Since the opposition of getting infants/toddlers implanted started to look bleak when it comes into the “real” world out there – it’s a hearing world. Simply that is. No way to avoid this. The job discrimination is so strong out there – they managed to keep this ongoing without incriminate themselves from discrimination laws. The ability to grow (advancement) within their employment is very limited, only deaf-friendly companies would be able to promote this internally.

Not only to the employment, but it applies to our everyday lives – going out for dinner, shopping for clothes, playing in park, you name it. We all continuously to face discriminations & fear in interacting with hearing people 24/7 due to being deaf.

I’ve seen many oral (deaf people who uses spoken English primarily) people who seem to fall into a huge void between deaf & hearing worlds; they seem not to be able to adopt one or other easily. I don’t know why – but they seem not to want to learn ASL because they would be ridiculed or whatever. Ugh! Hearing people immediately identified there’s something wrong with orals due to their accents when speaking. They are clearly spooked about these. It’s a lose-lose situation for these people.

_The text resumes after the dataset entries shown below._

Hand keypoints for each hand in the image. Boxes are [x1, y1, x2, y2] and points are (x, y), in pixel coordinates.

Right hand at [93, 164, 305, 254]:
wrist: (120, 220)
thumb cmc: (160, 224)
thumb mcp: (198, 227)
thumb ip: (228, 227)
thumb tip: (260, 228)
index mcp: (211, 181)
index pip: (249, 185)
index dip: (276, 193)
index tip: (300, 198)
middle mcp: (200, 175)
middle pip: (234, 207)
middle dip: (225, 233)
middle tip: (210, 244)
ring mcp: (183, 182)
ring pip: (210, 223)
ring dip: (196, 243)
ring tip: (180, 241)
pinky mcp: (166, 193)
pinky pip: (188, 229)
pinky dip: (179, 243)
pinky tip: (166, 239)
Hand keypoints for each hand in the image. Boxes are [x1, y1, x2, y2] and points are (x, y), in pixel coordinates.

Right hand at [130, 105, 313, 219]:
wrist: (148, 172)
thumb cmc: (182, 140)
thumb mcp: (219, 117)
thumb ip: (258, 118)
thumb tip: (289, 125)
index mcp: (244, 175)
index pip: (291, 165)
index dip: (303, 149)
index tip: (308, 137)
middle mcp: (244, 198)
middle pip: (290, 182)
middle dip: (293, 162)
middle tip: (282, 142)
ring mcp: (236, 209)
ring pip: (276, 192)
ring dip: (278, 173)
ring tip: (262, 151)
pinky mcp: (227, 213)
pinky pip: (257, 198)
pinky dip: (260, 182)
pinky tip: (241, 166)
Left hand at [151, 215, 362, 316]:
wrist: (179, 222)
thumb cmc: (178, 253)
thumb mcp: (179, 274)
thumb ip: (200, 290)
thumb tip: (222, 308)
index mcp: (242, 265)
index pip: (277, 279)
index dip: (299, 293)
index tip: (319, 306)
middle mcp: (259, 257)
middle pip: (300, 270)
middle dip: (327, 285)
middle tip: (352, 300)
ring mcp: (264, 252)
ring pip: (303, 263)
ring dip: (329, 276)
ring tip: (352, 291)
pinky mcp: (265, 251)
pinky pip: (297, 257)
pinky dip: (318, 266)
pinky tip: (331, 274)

I could go on and on. The bottom line is, I want my son to continue in learning ASL and be able to grasp all available options being given to him, that includes cochlear implants. I do not want to be hypocrite by giving him everything except cochlear implant. The biggest question is, is it all about him or me? Should I be a parent to him by nurturing him with the best of my ability, or protect him from the horrors of implant technology and it’s social upbringing which I am clearly aware of (exposed to) that have not been documented in any research papers? Also, my fear would be – 1) deny him CI, he grows up and turns to me and blames me for not giving him opportunities. I get to be a bad parent. 2) Implant my son, he grows up and turns to me and blames me for differentiae him from others, especially me while he is clearly deaf just like me. I get to be a bad parent.

Enough with my ramblings… :-)

Last, I wanted to thank you for this blog. Please continue to blog about the impact of ASL and Spoken English to implanted children and their social welfare etc. We all need to be exposed on what’s best way for parents to raise their children. Keep it up.